They taught us about the World to Come and how the soul lives on after death - yes - but they encouraged a greater focus on
Life in the land of the living.
"I want to walk before God," wrote David some 2900 years ago, "and witness the good of God in the land
of the living" (Psalms 116"9 and 27:13).
And while Life is to be celebrated, Death is not to be feared -- it is to be seen as an integral part of Being. As the
3rd-century B.C.E. sage Ben-Sira taught: "Do not fear death. Remember there were people that have been here before you
and there will be people here after you. This is God's scheme of things for all of us, so why are you so against this particular
piece of the Divine Plan? (Ecclistiasticus 41:3-4). And as the Wise Woman of Te'ko'ah told King David some 800 years earlier:
"We must all die; we are like water spilt upon the earth, which cannot be gathered up again" (2 Samuel 14:14).

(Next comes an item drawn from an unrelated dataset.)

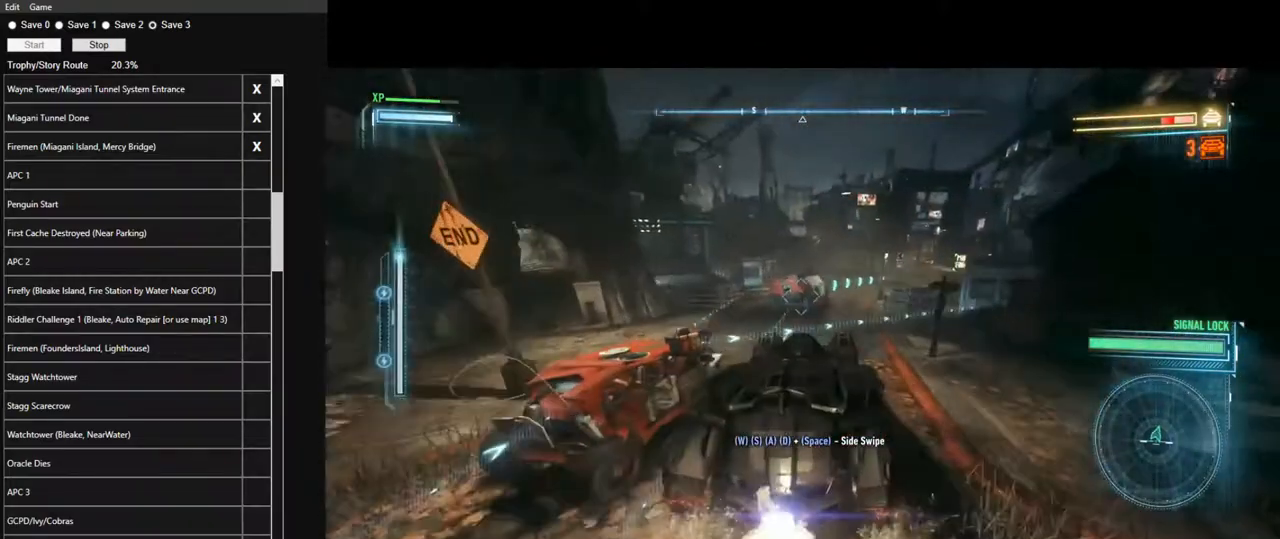
{"keys": ["w"], "mouse": [], "mouse_move": "still", "events": [[317, "d", "down"], [417, "d", "up"], [450, "mouse_left", "up"]]}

In other words, life can never be undone. Once we are created, we are like water spilled on the ground that can never
be collected again, never recalled from what it is. We instead seep deeper and deeper into Being-ness; we live forever. Therefore,
while we are taught of the importance of grieving over a dead close of kin, we are also warned against excessive grieving.

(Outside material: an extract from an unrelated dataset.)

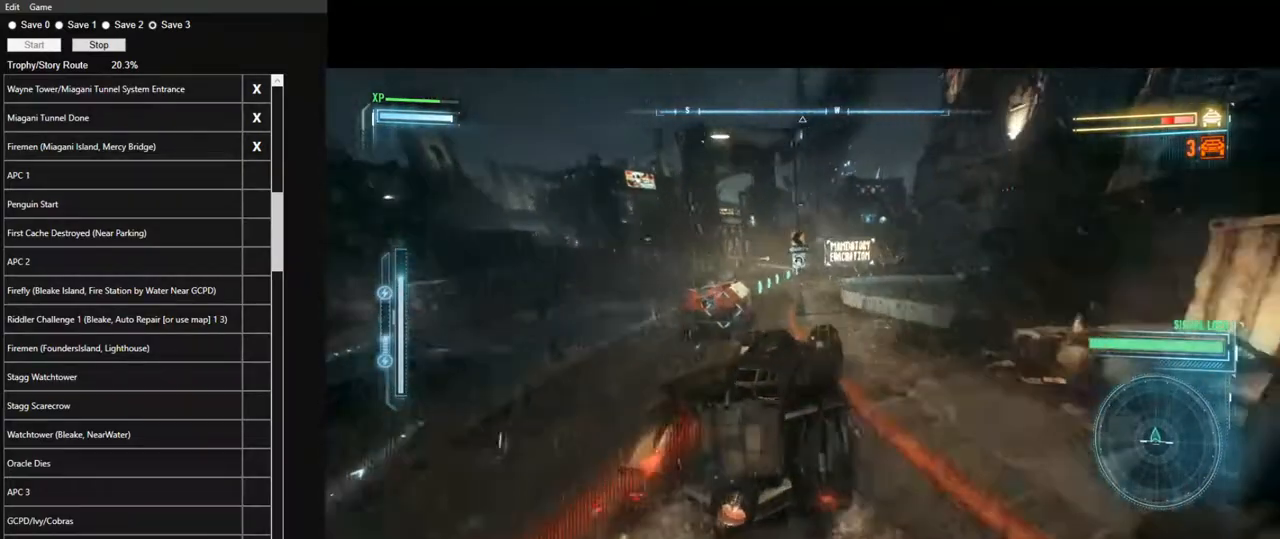
{"keys": ["d", "w"], "mouse": [], "mouse_move": "still", "events": [[200, "a", "up"], [434, "d", "down"]]}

The Talmud puts it this way: One who grieves to excess over the death will soon grieve over another death (Babylonian Talmud,
What happens after death? We cannot know. Like Moses told us more than 3,000 years ago: "The hidden things are for
Hashem our God; the revealed things are for us and for our children" (Deuteronomy 29:28).
What we do know from our ancestors, however, is that we return to where we came from, to God who made us. That even when
our bodies give in, our soul lives on. "Whom have I in the Heavens," wrote King David, " but you, O God. And
I desire nothing here on earth but you. Though my flesh and my heart fail, God is my rock and my thread of continuity forever"
Judaism has many practices around the dead and the dying. What happens to our soul after we die is called hash'eret nefesh,
meaning: "the remaining of the soul," that although the body is gone from life, the soul remains in life. To protect
the departing soul from bad spirits that might be hovering about to harass this rookie who's just left home, so to speak,
the body is placed on the earth immediately upon the last breath (Sif'tei Kohen on Shulchan Aruch, Yorah De'ah 339:4).
The connection of soul and body remains for a while, so that if the body touches the earth, she will repel the spirits
from approaching the ascending soul. In fact, the soul still sees the body from its spiritual abode even long after death
(Sefer Hassidim, No. 1163). The windows are opened as well, to allow for the soul to make its exit with ease (Ma'avar Ya'bok).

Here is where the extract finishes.